SUPPLIED INFORMATION:
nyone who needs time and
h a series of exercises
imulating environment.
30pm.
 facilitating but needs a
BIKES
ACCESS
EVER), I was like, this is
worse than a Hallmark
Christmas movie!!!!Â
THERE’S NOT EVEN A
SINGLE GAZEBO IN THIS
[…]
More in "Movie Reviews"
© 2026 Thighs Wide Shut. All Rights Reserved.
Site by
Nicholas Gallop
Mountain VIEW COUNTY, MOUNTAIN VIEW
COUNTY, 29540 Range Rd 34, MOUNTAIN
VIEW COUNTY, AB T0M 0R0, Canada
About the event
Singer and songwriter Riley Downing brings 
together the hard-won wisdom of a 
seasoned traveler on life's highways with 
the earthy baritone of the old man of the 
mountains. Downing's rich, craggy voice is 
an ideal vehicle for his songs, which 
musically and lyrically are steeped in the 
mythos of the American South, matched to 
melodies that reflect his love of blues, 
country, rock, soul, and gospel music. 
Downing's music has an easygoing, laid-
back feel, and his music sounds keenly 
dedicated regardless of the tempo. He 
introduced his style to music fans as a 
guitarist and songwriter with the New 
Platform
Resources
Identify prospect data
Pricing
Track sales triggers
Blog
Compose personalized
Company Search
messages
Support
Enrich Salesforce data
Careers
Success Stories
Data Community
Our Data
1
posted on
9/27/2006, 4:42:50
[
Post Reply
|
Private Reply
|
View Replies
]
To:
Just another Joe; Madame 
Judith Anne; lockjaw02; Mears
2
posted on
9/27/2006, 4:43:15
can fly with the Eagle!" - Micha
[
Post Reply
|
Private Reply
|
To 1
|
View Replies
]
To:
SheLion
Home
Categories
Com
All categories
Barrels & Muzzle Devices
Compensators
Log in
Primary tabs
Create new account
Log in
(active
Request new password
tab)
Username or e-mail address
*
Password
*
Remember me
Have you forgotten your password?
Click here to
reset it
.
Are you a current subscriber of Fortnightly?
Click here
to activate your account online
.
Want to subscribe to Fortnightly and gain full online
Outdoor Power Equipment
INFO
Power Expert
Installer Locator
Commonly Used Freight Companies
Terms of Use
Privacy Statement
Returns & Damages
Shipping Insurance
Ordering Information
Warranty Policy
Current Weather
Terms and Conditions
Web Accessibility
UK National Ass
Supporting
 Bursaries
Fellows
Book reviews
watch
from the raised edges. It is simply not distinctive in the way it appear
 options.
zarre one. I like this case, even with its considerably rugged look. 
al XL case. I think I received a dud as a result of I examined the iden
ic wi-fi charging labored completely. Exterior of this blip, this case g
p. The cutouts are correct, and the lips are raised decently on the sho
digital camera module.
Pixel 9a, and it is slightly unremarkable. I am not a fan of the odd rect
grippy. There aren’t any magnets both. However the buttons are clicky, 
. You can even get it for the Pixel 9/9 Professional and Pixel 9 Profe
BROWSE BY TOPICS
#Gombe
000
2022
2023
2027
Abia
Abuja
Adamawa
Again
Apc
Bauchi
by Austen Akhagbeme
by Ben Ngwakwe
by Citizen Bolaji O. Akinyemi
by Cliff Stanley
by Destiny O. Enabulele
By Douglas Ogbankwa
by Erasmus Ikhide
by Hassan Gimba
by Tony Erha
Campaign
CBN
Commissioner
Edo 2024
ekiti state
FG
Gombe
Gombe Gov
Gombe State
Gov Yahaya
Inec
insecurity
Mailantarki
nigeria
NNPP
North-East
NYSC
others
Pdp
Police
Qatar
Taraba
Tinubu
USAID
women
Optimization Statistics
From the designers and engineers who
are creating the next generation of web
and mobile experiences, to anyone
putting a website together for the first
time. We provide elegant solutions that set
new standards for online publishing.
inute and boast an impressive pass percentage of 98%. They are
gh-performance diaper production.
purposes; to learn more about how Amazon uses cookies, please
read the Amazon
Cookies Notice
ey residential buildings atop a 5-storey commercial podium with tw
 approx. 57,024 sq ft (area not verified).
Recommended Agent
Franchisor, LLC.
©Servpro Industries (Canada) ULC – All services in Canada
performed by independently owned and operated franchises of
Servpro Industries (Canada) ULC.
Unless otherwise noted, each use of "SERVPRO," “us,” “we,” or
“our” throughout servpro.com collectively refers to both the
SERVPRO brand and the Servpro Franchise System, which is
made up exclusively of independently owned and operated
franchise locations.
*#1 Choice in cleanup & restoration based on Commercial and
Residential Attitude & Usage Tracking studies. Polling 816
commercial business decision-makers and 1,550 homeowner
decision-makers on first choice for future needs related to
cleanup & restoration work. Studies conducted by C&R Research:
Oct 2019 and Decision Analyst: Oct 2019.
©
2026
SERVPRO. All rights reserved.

TASK TO COMPLETE: Rewrite the records above with every "Reply" swapped for "Respond" and all other text left as it is.

RESPONSE TO THIS EXERCISE:
nyone who needs time and
h a series of exercises
imulating environment.
30pm.
 facilitating but needs a
BIKES
ACCESS
EVER), I was like, this is
worse than a Hallmark
Christmas movie!!!!Â
THERE’S NOT EVEN A
SINGLE GAZEBO IN THIS
[…]
More in "Movie Reviews"
© 2026 Thighs Wide Shut. All Rights Reserved.
Site by
Nicholas Gallop
Mountain VIEW COUNTY, MOUNTAIN VIEW
COUNTY, 29540 Range Rd 34, MOUNTAIN
VIEW COUNTY, AB T0M 0R0, Canada
About the event
Singer and songwriter Riley Downing brings 
together the hard-won wisdom of a 
seasoned traveler on life's highways with 
the earthy baritone of the old man of the 
mountains. Downing's rich, craggy voice is 
an ideal vehicle for his songs, which 
musically and lyrically are steeped in the 
mythos of the American South, matched to 
melodies that reflect his love of blues, 
country, rock, soul, and gospel music. 
Downing's music has an easygoing, laid-
back feel, and his music sounds keenly 
dedicated regardless of the tempo. He 
introduced his style to music fans as a 
guitarist and songwriter with the New 
Platform
Resources
Identify prospect data
Pricing
Track sales triggers
Blog
Compose personalized
Company Search
messages
Support
Enrich Salesforce data
Careers
Success Stories
Data Community
Our Data
1
posted on
9/27/2006, 4:42:50
[
Post Respond
|
Private Respond
|
View Replies
]
To:
Just another Joe; Madame 
Judith Anne; lockjaw02; Mears
2
posted on
9/27/2006, 4:43:15
can fly with the Eagle!" - Micha
[
Post Respond
|
Private Respond
|
To 1
|
View Replies
]
To:
SheLion
Home
Categories
Com
All categories
Barrels & Muzzle Devices
Compensators
Log in
Primary tabs
Create new account
Log in
(active
Request new password
tab)
Username or e-mail address
*
Password
*
Remember me
Have you forgotten your password?
Click here to
reset it
.
Are you a current subscriber of Fortnightly?
Click here
to activate your account online
.
Want to subscribe to Fortnightly and gain full online
Outdoor Power Equipment
INFO
Power Expert
Installer Locator
Commonly Used Freight Companies
Terms of Use
Privacy Statement
Returns & Damages
Shipping Insurance
Ordering Information
Warranty Policy
Current Weather
Terms and Conditions
Web Accessibility
UK National Ass
Supporting
 Bursaries
Fellows
Book reviews
watch
from the raised edges. It is simply not distinctive in the way it appear
 options.
zarre one. I like this case, even with its considerably rugged look. 
al XL case. I think I received a dud as a result of I examined the iden
ic wi-fi charging labored completely. Exterior of this blip, this case g
p. The cutouts are correct, and the lips are raised decently on the sho
digital camera module.
Pixel 9a, and it is slightly unremarkable. I am not a fan of the odd rect
grippy. There aren’t any magnets both. However the buttons are clicky, 
. You can even get it for the Pixel 9/9 Professional and Pixel 9 Profe
BROWSE BY TOPICS
#Gombe
000
2022
2023
2027
Abia
Abuja
Adamawa
Again
Apc
Bauchi
by Austen Akhagbeme
by Ben Ngwakwe
by Citizen Bolaji O. Akinyemi
by Cliff Stanley
by Destiny O. Enabulele
By Douglas Ogbankwa
by Erasmus Ikhide
by Hassan Gimba
by Tony Erha
Campaign
CBN
Commissioner
Edo 2024
ekiti state
FG
Gombe
Gombe Gov
Gombe State
Gov Yahaya
Inec
insecurity
Mailantarki
nigeria
NNPP
North-East
NYSC
others
Pdp
Police
Qatar
Taraba
Tinubu
USAID
women
Optimization Statistics
From the designers and engineers who
are creating the next generation of web
and mobile experiences, to anyone
putting a website together for the first
time. We provide elegant solutions that set
new standards for online publishing.
inute and boast an impressive pass percentage of 98%. They are
gh-performance diaper production.
purposes; to learn more about how Amazon uses cookies, please
read the Amazon
Cookies Notice
ey residential buildings atop a 5-storey commercial podium with tw
 approx. 57,024 sq ft (area not verified).
Recommended Agent
Franchisor, LLC.
©Servpro Industries (Canada) ULC – All services in Canada
performed by independently owned and operated franchises of
Servpro Industries (Canada) ULC.
Unless otherwise noted, each use of "SERVPRO," “us,” “we,” or
“our” throughout servpro.com collectively refers to both the
SERVPRO brand and the Servpro Franchise System, which is
made up exclusively of independently owned and operated
franchise locations.
*#1 Choice in cleanup & restoration based on Commercial and
Residential Attitude & Usage Tracking studies. Polling 816
commercial business decision-makers and 1,550 homeowner
decision-makers on first choice for future needs related to
cleanup & restoration work. Studies conducted by C&R Research:
Oct 2019 and Decision Analyst: Oct 2019.
©
2026
SERVPRO. All rights reserved.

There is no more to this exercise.